Directive: Read the lines of the data below and retrieve those with "como".

Transcribed page contents:
▬▬▬

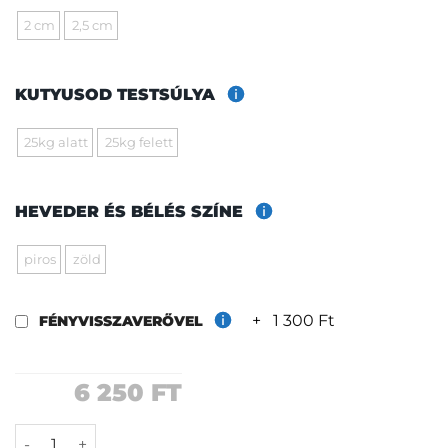
2 cm
2,5 cm
KUTYUSOD TESTSÚLYA
25kg alatt
25kg felett
HEVEDER ÉS BÉLÉS SZÍNE
piros
zöld
+
1 300 Ft
FÉNYVISSZAVERŐVEL
6 250
FT
Riaria póráz mennyiség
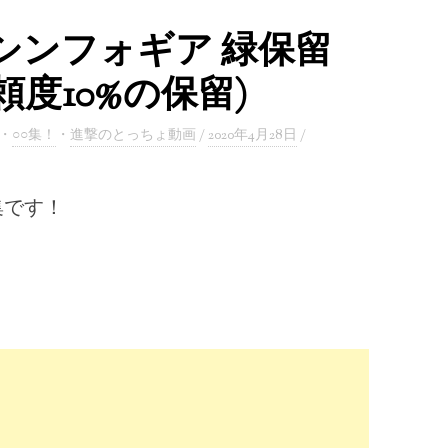
シンフォギア 緑保留
頼度10%の保留)
・
○○集！
・
進撃のとっちょ動画
/
2020年4月28日
/
集です！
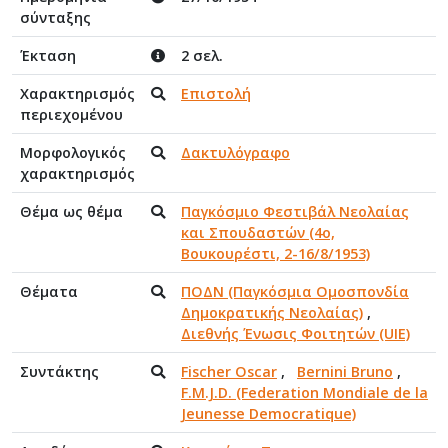
σύνταξης
Έκταση
2 σελ.
Χαρακτηρισμός
Επιστολή
περιεχομένου
Μορφολογικός
Δακτυλόγραφο
χαρακτηρισμός
Θέμα ως θέμα
Παγκόσμιο Φεστιβάλ Νεολαίας
και Σπουδαστών (4ο,
Βουκουρέστι, 2-16/8/1953)
Θέματα
ΠΟΔΝ (Παγκόσμια Ομοσπονδία
Δημοκρατικής Νεολαίας)
,
Διεθνής Ένωσις Φοιτητών (UIE)
Συντάκτης
Fischer Oscar
,
Bernini Bruno
,
F.M.J.D. (Federation Mondiale de la
Jeunesse Democratique)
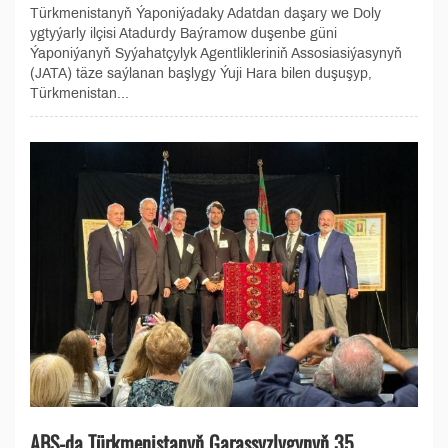
Türkmenistanyň Ýaponiýadaky Adatdan daşary we Doly
ygtyýarly ilçisi Atadurdy Baýramow duşenbe güni
Ýaponiýanyň Syýahatçylyk Agentlikleriniň Assosiasiýasynyň
(JATA) täze saýlanan başlygy Ýuji Hara bilen duşuşyp,
Türkmenistan...
ABŞ-da Türkmenistanyň Garaşsyzlygynyň 35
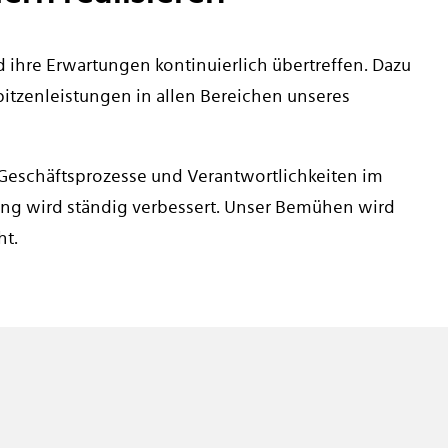
 ihre Erwartungen kontinuierlich übertreffen. Dazu
pitzenleistungen in allen Bereichen unseres
Geschäftsprozesse und Verantwortlichkeiten im
ng wird ständig verbessert. Unser Bemühen wird
ht.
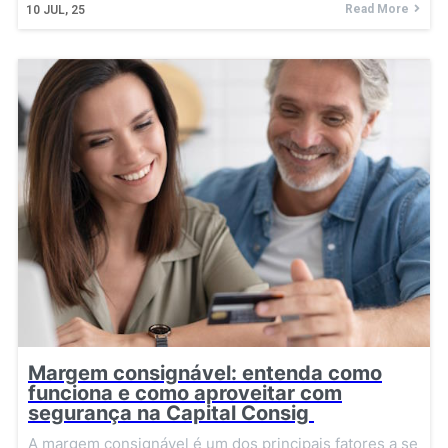
Read More
10
JUL, 25
Margem consignável: entenda como
funciona e como aproveitar com
segurança na Capital Consig
A margem consignável é um dos principais fatores a se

▬▬▬

Answer for this exercise:
Margem consignável: entenda como
funciona e como aproveitar com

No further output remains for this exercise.